Según los cálculos de la FAO, la organización de Naciones Unidas para la agricultura y la alimentación, las 7.000 plantas de cultivo que han alimentado a la humanidad desde el Neolítico corren un riesgo de extinción tan cierto como sus colegas silvestres -apenas 150 de ellas siguen en uso-, y esta peligrosa tendencia ha alcanzado el paroxismo durante el último siglo, con la desaparición del 75% de la diversidad genética en los campos de todo el mundo. Ello incluye al 93% de las variedades hortofrutícolas estadounidenses, por poner un ejemplo bien cuantificado, y al 97% de los tipos españoles de melón, por poner otro bien cercano. Representantes de 104 países reunidos por la FAO en Madrid intentan ahora mismo corregir ese rumbo garantizado hacia el desastre.

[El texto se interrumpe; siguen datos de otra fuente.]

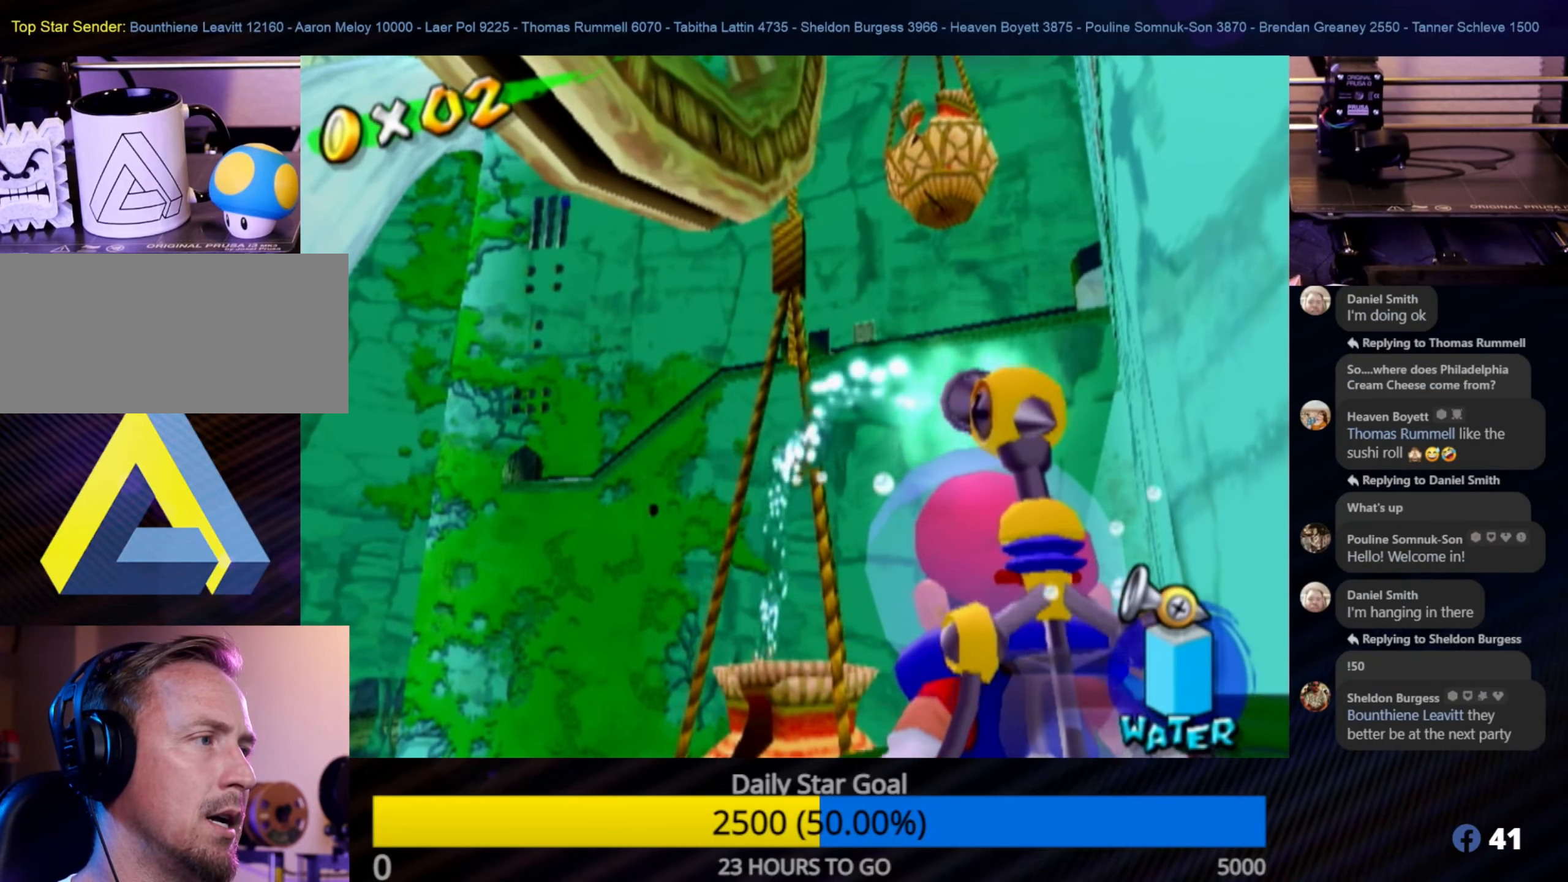
{"buttons": ["R1"], "left_stick": "center", "right_stick": "center", "events": [[200, "left_stick", "center"]]}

Esos 104 países ya ratificaron el marco legal adecuado (el Tratado Internacional sobre Recursos Fitogenéticos), que entró en vigor hace dos años, pero que no tendrá efectos prácticos hasta que los firmantes despejen su principal escollo económico. Casi todas las especies y variedades que interesa recuperar, preservar y estimular están en los países pobres y, si han de beneficiar a la agricultura de todo el mundo, y también a las empresas que deberán desarrollarlas y comercializarlas, es de justicia que esos países subdesarrollados perciban parte de los beneficios y disfruten de unas condiciones justas para acceder a las futuras semillas. Del encuentro de Madrid debería salir al menos una cuantificación de esas compensaciones. No será fácil poner de acuerdo a los países ricos, pero hay un argumento que debería convencerlos: los principales cultivos europeos son inmigrantes -sus fuentes de biodiversidad están en otras regiones del mundo-, y la falta de acuerdo puede condenarlos a una vulnerabilidad perpetua.